But the real challenge to the notion of a perfect creation is found in the Biblical fact that the two main players in the cosmic drama, namely, humanity and Satan were given a less than perfect power of choice, a power which allowed them to implement choices which could endanger "project earth" and send it on a near catastrophic course in the space-time continuum. Unfortunately I too have that less than perfect power of choice, so unless I'm a radically renewed creation I'd better be barred from the New Heavens and earth.
ANDREW: At the end of Revelation, [God] promises to restore all things. Now, as we interpret God’s ways between these bookends, we must avoid two dangers. One is to equate God’s silence or hiddenness with indifference. Kemi Badenoch assumes that if God cared for Elisabeth Fritzl, he would prove it by stepping in. However, while God is active in the world, he has given humans free will. He is not a puppet-master continually tweaking reality.

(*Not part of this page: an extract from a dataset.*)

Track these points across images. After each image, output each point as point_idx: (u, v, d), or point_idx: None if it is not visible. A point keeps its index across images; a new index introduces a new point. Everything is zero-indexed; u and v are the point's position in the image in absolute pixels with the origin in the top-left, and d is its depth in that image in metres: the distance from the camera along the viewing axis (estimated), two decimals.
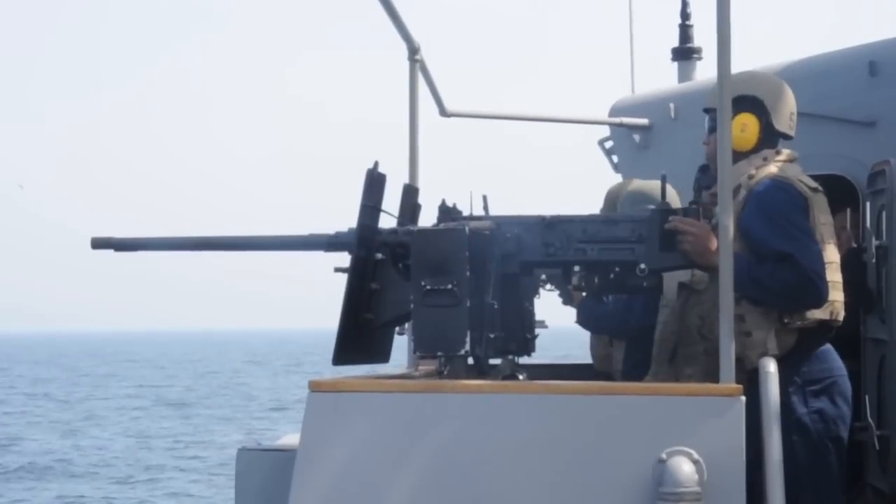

As the late Rabbi Jonathan Sacks noted: “We believe God gave us freedom. It is the most fateful decision he made in the entire universe.” God teaches us what is good but does not forcibly prevent us from doing evil. Josef Fritzl is therefore responsible for his actions. To blame God for such malevolence overlooks the serious truth of free will.
MY COMMENT: I can accept that God's silence or hiddenness doesn't necessarily imply indifference. But if we are expecting God to step in and stop the suffering then why is their any suffering and evil in the first place, because surely God would then be obliged to step in from the get-go. Therefore that a morally perfect omni-everything God has allowed suffering and evil to multiply from day one remains a mystery at this stage. However, as I mentioned in part I we now have to face the challenge of atheist PZ Myers who wrote:
No one uses the problem of evil to disprove a god, but only the idea of a benevolent god, or more specifically, the perfectly good being most Christians promote. When I see it deployed in an argument, it’s usually to make the narrower point that I don’t believe in your god..........But OK, sure, (if) the problem of evil says you should be anything but a traditional Christian, I’ll take it.
Well, OK I may not agree with that, but it is a robust & genuine challenge; namely, that the easy explanation for suffering and evil, if one assumes God exists, is that God is a baddie. But as a response to the question of suffering and evil I find Andrew's talk of "freewill" a cliche that is far from adequate; the general idea behind the "freewill" argument is that if we can source suffering and evil in human and satanic choices then that absolves God of any creative responsibility for the world's problems. The claim is that then it is all down to human & satanic "freewill"; God is therefore let off the hook. But the bad news is that so-called "freewill" is a mine field of issues....
Firstly one would have to trace all those flawed "freewill" decision making processes back to God's creation of agents who have the propensity to make such morally flawed decisions. Secondly, as I have made a case for in the past, the debate between so called "freewill" and "determinism" is suspect from the point of view of intelligibility. The concepts of both "freewill" and "determinism" used by both sides of the debate fall over on the questions of their coherence. Therefore the resort to "freewill" is no answer to Myers' challenge and fails to off-load moral responsibility for the Creation's woes from the Creator to the Creation's agents.
***
ANDREW: The opposite danger is to assume God’s current tolerance of evil is permanent. It is not. God has set a day to end injustice and hold evildoers to account, including Fritzl. Moreover, those like Elisabeth who have suffered at the hands of earthly fathers will have their tears wiped away by their heavenly father.
Then and only then, from the vantage point of eternity, will pain and suffering be put into perspective. To feel deep anguish in the face of evil today is absolutely right. But to reject God for this reason is premature. Instead, we need to hold on in hope and echo the cry that concludes the Bible: “Maranatha! Come Lord!”
MY COMMENT: I think there is some force in the above apologetic: True, there is a measure of amelioration if one puts suffering and evil in the context of a much larger divine plan, a plan which includes ultimately putting the world permanently to rights and satisfying justice....the respective theological terms for this are expiation and propitiation. The idea here is that the New Eternal Heavens & Earth which are metamorphosed from the current creation will be so wonderful as to make all the temporary suffering of this world worth it. The New World will be like waking up from a bad dream, or for what is for some a nightmare. But there will be no waking up from the bad dream if its choosing agents still have a propensity for selfishness.